* **Listed entries**
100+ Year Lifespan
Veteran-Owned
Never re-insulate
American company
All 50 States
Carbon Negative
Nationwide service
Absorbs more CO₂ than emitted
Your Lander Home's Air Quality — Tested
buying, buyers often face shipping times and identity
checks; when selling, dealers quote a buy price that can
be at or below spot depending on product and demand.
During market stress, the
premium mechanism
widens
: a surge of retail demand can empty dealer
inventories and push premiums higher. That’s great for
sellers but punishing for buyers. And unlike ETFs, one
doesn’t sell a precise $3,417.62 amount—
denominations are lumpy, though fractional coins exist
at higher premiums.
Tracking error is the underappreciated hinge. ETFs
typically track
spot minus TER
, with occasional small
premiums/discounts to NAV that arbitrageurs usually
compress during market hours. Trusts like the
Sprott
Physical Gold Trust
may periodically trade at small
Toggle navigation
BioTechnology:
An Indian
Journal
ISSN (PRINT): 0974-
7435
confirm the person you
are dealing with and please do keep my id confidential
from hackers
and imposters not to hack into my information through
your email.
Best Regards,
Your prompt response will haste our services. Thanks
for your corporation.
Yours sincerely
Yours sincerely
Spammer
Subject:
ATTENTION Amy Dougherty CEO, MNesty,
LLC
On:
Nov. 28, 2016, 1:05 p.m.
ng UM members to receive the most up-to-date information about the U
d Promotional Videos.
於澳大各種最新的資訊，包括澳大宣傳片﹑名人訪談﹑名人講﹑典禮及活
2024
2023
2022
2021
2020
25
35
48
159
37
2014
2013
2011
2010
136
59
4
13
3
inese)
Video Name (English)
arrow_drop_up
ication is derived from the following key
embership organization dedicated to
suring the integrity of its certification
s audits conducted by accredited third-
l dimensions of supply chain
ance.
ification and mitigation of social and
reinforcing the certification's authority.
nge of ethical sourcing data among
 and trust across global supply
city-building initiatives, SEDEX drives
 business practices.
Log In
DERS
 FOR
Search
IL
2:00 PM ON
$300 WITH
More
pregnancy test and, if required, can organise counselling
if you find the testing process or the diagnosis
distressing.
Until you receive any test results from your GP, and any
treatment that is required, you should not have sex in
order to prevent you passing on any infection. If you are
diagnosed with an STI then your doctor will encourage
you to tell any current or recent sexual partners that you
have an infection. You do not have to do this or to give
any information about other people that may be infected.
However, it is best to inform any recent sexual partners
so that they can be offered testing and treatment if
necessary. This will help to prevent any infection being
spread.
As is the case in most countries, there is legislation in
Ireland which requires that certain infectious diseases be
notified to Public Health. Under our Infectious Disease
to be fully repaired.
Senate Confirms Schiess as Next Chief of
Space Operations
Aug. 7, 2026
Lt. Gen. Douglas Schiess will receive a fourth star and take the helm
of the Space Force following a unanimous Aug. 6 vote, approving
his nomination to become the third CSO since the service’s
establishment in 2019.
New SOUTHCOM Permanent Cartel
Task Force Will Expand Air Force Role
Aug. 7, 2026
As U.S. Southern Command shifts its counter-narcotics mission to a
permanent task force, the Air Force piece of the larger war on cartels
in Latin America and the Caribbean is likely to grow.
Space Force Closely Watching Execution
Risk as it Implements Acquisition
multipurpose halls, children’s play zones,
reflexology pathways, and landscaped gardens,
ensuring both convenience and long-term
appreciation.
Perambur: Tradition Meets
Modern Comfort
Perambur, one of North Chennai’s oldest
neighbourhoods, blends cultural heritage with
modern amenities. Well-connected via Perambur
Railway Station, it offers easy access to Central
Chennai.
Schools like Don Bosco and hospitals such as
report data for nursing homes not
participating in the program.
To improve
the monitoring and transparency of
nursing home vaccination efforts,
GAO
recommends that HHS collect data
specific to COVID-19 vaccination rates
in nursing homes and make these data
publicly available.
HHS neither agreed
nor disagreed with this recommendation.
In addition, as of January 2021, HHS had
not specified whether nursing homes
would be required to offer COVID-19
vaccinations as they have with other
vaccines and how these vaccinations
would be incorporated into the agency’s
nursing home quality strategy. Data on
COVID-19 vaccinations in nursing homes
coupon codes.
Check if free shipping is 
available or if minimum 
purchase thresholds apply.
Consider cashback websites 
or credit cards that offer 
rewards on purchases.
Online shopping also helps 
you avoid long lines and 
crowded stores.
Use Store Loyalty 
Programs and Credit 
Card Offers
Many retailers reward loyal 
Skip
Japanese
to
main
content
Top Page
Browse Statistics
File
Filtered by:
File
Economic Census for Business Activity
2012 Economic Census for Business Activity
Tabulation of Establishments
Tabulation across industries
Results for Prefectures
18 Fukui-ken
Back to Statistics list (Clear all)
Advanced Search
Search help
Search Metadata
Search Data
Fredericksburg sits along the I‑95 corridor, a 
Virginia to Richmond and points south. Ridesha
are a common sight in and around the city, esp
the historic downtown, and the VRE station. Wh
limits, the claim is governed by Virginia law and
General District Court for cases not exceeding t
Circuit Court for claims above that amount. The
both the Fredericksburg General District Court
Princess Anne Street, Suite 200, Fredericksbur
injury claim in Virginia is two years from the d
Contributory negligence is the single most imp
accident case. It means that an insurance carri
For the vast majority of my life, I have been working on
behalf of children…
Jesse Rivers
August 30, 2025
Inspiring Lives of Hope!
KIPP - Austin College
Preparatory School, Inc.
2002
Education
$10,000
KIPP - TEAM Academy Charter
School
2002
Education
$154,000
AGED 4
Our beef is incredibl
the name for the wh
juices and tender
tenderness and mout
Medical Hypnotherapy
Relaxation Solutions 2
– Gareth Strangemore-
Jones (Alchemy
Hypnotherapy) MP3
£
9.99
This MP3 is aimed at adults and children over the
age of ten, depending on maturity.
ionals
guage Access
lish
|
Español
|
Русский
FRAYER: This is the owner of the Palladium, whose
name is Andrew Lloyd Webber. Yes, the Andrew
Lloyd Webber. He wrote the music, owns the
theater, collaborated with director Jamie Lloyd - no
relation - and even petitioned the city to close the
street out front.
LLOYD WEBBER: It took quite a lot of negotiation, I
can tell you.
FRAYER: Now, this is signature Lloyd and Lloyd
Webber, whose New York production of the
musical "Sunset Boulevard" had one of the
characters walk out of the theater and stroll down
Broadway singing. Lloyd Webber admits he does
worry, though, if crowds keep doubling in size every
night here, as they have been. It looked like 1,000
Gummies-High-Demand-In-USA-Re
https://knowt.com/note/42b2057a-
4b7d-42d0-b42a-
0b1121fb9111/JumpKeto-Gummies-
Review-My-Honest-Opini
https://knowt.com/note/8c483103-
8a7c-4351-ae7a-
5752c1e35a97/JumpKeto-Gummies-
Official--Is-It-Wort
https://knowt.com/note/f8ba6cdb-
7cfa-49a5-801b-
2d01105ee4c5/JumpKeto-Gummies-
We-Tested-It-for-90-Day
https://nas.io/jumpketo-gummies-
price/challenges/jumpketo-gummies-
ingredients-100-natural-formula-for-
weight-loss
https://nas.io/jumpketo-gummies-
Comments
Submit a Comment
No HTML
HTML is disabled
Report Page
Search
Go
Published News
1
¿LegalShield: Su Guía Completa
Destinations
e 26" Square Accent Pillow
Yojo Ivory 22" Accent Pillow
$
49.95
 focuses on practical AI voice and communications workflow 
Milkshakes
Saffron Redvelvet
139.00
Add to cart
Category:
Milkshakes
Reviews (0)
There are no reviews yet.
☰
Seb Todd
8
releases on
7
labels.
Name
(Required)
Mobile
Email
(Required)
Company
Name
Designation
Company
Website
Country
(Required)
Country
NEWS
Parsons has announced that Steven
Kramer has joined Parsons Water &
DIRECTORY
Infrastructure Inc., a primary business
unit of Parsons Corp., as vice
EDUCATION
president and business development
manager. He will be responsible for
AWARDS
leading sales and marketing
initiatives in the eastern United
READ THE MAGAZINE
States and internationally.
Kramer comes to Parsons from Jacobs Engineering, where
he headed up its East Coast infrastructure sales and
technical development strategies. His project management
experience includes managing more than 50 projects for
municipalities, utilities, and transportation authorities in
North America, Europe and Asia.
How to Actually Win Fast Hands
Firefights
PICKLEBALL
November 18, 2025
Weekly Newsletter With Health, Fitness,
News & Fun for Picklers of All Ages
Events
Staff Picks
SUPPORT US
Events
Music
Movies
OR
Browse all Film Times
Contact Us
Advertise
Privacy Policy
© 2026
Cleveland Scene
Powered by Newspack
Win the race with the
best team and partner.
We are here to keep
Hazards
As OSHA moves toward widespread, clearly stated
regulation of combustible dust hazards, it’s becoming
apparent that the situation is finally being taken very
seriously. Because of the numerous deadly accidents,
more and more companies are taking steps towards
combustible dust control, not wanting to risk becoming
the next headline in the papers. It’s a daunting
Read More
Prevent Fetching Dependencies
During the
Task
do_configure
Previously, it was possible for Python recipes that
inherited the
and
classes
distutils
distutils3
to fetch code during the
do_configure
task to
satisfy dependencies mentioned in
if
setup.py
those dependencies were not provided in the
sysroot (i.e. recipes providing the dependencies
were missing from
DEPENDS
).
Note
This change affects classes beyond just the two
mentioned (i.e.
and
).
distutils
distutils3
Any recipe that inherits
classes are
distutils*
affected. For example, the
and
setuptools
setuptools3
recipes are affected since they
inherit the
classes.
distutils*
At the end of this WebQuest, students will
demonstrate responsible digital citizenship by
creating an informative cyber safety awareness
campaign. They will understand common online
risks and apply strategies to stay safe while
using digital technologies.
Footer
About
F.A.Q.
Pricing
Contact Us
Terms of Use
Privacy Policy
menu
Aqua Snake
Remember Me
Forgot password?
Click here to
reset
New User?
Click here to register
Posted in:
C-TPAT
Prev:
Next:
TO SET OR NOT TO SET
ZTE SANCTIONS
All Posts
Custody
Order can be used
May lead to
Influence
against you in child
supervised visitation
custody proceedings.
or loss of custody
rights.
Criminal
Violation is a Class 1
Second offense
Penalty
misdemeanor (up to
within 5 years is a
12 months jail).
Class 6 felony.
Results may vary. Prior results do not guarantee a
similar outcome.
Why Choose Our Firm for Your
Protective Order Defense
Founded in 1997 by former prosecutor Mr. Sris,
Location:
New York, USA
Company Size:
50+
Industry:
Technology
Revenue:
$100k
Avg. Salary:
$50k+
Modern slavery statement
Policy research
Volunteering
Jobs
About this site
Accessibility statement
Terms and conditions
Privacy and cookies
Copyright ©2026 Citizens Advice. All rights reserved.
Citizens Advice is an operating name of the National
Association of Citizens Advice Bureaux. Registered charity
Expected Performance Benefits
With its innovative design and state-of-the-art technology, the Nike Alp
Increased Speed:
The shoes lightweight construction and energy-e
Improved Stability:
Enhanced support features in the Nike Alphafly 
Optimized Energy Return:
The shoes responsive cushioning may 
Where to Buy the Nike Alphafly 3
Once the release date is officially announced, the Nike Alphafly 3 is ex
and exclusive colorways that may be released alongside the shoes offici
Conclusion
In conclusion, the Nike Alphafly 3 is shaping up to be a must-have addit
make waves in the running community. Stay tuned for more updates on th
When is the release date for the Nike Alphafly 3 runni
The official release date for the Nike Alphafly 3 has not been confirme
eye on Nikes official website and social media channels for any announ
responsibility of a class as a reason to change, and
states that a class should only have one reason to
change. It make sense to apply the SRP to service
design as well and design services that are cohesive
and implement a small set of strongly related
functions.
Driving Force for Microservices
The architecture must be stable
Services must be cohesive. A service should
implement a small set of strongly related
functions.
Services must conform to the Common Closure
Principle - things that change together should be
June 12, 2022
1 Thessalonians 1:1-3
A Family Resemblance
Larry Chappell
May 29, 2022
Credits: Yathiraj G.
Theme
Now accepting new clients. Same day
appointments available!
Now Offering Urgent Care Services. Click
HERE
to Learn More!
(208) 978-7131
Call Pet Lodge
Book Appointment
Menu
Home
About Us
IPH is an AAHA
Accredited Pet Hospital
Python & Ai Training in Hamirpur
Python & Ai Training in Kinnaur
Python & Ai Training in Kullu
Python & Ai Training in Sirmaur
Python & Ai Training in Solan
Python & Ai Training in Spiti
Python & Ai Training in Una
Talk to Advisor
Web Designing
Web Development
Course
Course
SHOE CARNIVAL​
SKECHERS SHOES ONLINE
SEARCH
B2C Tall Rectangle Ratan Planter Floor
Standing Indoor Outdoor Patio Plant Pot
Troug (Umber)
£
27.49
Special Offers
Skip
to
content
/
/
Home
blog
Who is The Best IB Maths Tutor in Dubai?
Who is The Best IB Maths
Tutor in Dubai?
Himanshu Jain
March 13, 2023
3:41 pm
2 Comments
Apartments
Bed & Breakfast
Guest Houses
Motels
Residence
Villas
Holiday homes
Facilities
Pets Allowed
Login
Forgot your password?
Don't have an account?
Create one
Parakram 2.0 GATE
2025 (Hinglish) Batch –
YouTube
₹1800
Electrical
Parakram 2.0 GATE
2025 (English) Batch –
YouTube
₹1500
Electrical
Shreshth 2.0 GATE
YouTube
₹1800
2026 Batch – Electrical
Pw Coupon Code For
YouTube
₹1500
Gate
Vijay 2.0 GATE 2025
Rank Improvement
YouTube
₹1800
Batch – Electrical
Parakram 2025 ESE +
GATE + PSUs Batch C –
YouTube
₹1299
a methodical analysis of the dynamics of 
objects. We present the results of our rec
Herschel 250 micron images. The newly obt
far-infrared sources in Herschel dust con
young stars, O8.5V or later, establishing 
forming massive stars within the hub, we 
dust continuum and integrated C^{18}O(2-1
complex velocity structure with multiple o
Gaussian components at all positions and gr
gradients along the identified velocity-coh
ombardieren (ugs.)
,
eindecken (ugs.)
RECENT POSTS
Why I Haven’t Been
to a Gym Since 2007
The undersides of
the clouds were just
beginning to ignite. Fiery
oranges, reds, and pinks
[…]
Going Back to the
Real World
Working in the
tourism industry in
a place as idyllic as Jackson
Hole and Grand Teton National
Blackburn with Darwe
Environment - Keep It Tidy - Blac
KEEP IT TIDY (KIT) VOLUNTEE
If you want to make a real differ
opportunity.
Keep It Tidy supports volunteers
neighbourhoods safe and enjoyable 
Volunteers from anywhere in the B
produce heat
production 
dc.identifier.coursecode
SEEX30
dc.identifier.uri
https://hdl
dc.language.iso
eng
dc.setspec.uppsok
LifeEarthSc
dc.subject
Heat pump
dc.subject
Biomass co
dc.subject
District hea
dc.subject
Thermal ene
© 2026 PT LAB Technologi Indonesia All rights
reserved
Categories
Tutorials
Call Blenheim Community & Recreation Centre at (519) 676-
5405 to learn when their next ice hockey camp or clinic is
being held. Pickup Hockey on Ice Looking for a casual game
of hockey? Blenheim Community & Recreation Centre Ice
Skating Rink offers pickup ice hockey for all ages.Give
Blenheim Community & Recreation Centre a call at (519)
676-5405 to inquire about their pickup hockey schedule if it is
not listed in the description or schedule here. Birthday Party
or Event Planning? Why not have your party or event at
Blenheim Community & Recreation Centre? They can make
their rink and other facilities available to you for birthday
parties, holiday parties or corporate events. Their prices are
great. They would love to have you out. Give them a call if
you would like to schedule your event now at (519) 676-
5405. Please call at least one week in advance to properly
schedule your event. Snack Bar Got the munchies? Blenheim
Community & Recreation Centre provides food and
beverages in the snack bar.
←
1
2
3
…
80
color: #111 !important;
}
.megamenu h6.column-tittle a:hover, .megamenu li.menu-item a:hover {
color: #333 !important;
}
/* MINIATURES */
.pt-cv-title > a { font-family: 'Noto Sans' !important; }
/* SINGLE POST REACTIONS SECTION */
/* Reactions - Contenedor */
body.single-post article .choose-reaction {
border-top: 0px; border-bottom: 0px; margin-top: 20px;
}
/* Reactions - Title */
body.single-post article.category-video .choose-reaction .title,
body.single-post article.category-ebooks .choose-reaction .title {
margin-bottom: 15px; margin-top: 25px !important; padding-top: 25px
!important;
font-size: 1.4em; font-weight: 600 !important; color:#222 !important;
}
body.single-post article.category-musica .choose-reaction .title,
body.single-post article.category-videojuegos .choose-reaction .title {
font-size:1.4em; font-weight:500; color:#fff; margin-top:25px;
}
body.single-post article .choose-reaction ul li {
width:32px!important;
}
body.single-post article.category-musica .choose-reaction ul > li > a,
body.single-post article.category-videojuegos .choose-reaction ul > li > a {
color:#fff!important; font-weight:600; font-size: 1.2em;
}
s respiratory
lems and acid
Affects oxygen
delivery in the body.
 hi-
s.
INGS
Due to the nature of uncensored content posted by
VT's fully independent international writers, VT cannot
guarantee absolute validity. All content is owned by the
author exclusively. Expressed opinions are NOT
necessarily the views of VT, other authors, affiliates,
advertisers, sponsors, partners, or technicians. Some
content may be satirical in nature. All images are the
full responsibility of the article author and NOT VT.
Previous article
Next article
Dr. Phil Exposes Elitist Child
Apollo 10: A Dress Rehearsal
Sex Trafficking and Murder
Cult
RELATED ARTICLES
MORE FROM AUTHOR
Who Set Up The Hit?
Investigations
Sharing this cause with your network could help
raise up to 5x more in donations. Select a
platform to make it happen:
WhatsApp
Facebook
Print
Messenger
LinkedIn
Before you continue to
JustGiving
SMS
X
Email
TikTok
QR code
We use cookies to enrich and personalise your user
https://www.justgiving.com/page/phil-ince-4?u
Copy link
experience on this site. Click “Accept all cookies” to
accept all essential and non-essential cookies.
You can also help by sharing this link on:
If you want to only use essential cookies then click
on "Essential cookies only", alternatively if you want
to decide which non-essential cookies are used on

* **Exercise details**
Reproduce word for word every line from the beginning of the items through the line containing "at higher premiums.", including that final line.

* **Your solution**
100+ Year Lifespan
Veteran-Owned
Never re-insulate
American company
All 50 States
Carbon Negative
Nationwide service
Absorbs more CO₂ than emitted
Your Lander Home's Air Quality — Tested
buying, buyers often face shipping times and identity
checks; when selling, dealers quote a buy price that can
be at or below spot depending on product and demand.
During market stress, the
premium mechanism
widens
: a surge of retail demand can empty dealer
inventories and push premiums higher. That’s great for
sellers but punishing for buyers. And unlike ETFs, one
doesn’t sell a precise $3,417.62 amount—
denominations are lumpy, though fractional coins exist
at higher premiums.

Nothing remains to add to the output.